Calculating how your Cost of Delay behaves over time requires fairly mature tracking and monitoring. An alternative to calculating how the Cost of Delay will behave over time is to select one of the following profiles:
Your judgment on the cost of delay profile for an issue will inform your Impact rating during RICE scoring.
ICE and RICE scoring
You end up with many items of different sizes and impacts – then it becomes very chaotic. ICE can help bring order to this chaos by a methodical approach to assessing these items and creating a single numerical representation of their priority based on which you can simply sort them.
ICE stands for Impact, Confidence, and Ease/Effort. The R in RICE stands for Reach.
For each of these factors, the team agrees on a set of numerical points, e.g. Massive = 3 High = 2, Medium = 1, Low = 0.5, Minimal = 0.25
Impact - What impact would solving this issue have on the customers (remember, customers can be internal too!) - or, when thinking about risk, what impact would not solving the issue have?
Confidence - How confident are you in your estimation of the impact (and optionally the ease/effort)?
Ease/Effort - Effort is usually easier to talk about - how much effort would it take to solve the issue? Remember that it's a relative metric, comparable only across the other issues in the current batch.
Reach - How many people will this impact? 100% of your customer base? Only a specific persona?
It's important to understand that these scores are only meaningful in the local, relative context and should not be compared across domains.
Once you have the numbers, the calculation is easy:
RICE score = (Impact x Confidence) / Effort or Impact x Confidence x Ease
Read more about RICE and ICE in this excellent article.
Some tips on how to actually do the work
This section should (shall?) be its own blog post, but let me quickly iterate over a few strategies to actually chip away at tech debt. There's no perfect strategy here and there are tradeoffs for each approach
Dedicated capacity for tech debt
Some teams dedicate a certain percentage of their sprint time to categories of work. One common setup is to have 70% for feature work, 20% for technical debt, and 10% for learning/experiments.
The challenge with this setup is that usually bigger tech debt issues never get solved in only 20% of the time - moving from sprint to sprint with lost context usually, so restarting them is harder. Another challenge is that keeping accurate timing, considering how hard estimation is, is almost impossible. You can try timeboxing, but that requires discipline.
A commitment to take N cards each sprint
Another end of the spectrum is to stop talking about time invested and just take on a fixed amount of technical debt cards from the backlog each sprint.
The obvious tradeoff here is that some cards might be big and take the majority of the sprint.

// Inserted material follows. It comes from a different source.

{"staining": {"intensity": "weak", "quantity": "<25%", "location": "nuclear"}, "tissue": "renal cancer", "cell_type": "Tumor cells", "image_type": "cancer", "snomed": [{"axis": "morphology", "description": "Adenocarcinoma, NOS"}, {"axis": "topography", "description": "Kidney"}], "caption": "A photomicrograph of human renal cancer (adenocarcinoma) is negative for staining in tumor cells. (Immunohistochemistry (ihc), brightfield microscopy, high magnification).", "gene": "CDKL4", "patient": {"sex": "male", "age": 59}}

How do you ensure that time is spent in a balanced way?
Treat more significant pieces of technical debt as projects
Sometimes tech debt takes the form of longer projects that actually need to be planned and executed accordingly.
A key to getting to a good tech debt project hygiene is to really treat these as regular projects: be clear about the purpose, scope, and set goals (and actually measure them!)
Treat medium-sized pieces as part of the next project that touches that system or codebase
A version of the so-called 'boy scout rule': you should leave codebases and systems in a better shape than you found them in.
One way is to always plan some extra tech debt payback into your projects.
The tradeoff here is that tech debt priorities are lost - what you pick up is driven by what your next project makes you touch.
You also need a strong trusting relationship with your product peers to do this, as this will seem like scope creep for them.
It might seem counterintuitive, but speed results in cost reduction; confidence enables speed; confidence requires quality. Rinse, repeat, and profit.